NEW YORK The summer heat has hit Wall Street, and everyone's nervous about investment banks' financial results. Sound familiar?
At this point last year, reports were surfacing about investors bailing out of a Bear Stearns Cos. fund that bet heavily on risky mortgages. A few days later, Bear Stearns committed more than $3 billion worth of loans to keep the fund from sinking a move that revealed to investors how much spiking mortgage defaults could cost the banks exposed to them.
Wall Street at the time called the ensuing turmoil in the debt markets the "summer credit crunch."
Well, the summer of 2008 is at hand. And the crunch is still here.
Certainly, a lot has happened between then and now. The Federal Reserve has slashed rates and boosted lending, which has helped the debt markets recover a bit. Several banks have kicked CEOs and other high-level executives out of the corner offices. And JPMorgan Chase & Co. bought the toppling Bear Stearns.
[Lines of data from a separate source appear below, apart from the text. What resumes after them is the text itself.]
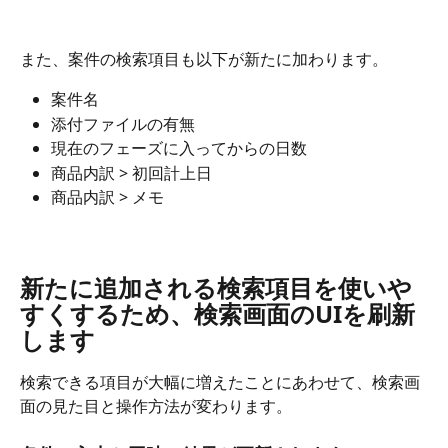
また、案件の検索項目も以下が新たに加わります。
案件名
添付ファイルの有無
現在のフェーズに入ってからの日数
商品内訳 > 初回計上日
商品内訳 > メモ
新たに追加される検索項目を使いや
すくするため、検索画面のUIを刷新
します
検索できる項目が大幅に増えたことにあわせて、検索画
面の見た目と操作方法が変わります。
But credit remains tight, and investors remain anxious. Lehman Brothers Holdings Inc. is under scrutiny for making missteps similar to those made by Bear Stearns. After revealing a nearly $3 billion loss for the March-to-May period last week and then replacing its chief financial and chief operating officers, Lehman is scheduled to release its official quarterly results Monday.
Goldman Sachs & Co. and Morgan Stanley also report their earnings this week. Analysts predict the two investment banks will post profits for the fiscal second quarter that are much lower than last year's. Even more telling, perhaps, will be the details within the reports. Investors are less concerned with the actual profit decline than they are with how much value the investment banks' assets lost during the quarter.
"Everyone even those of us who don't really specialize in following them we're going to be looking for those write-downs. The headline number won't be sufficient," said Kim Caughey, equity research analyst at Fort Pitt Capital Group. "And if they have to do write-downs, the second half of that equation is: Will investors come in to recapitalize them?"
Since last year, financial services companies around the world have written down the value of their various debt-related holdings by more than $240 billion. As a result, many banks including Citigroup Inc. and Merrill Lynch & Co. have sold stakes to outside investors to raise extra cash.
The stock market is not as volatile now as it got to be last summer. Instead of plunging, the Dow Jones industrial average has been wavering back and forth, with investors unsure about the direction of the economy.
Last week, the Dow finished up 0.80 percent, but the Standard & Poor's 500 index ended down 0.81 percent and the Nasdaq composite index closed 0.05 percent lower.
One big, complicating factor that was not an issue last year is oil. A year ago, crude oil was at around $68 a barrel; now, it's trading near $135. It's true that oil has been climbing for several years, but this year's jump has been particularly steep and worrisome.
The problem with soaring oil is that it both raises prices and dampens spending in a sense, it is both inflationary and deflationary. This paradox makes it hard for the Fed to figure out how to adjust interest rates.
So in addition to investment bank earnings this week, investors will be watching oil prices and economic data for direction this week.
The National Association of Home Builders releases its index of June activity; the Labor Department reports on producer prices; the Commerce Department reports on new home construction; the Conference Board reports on May's leading indicators and the Philadelphia Fed releases its regional index of manufacturing activity.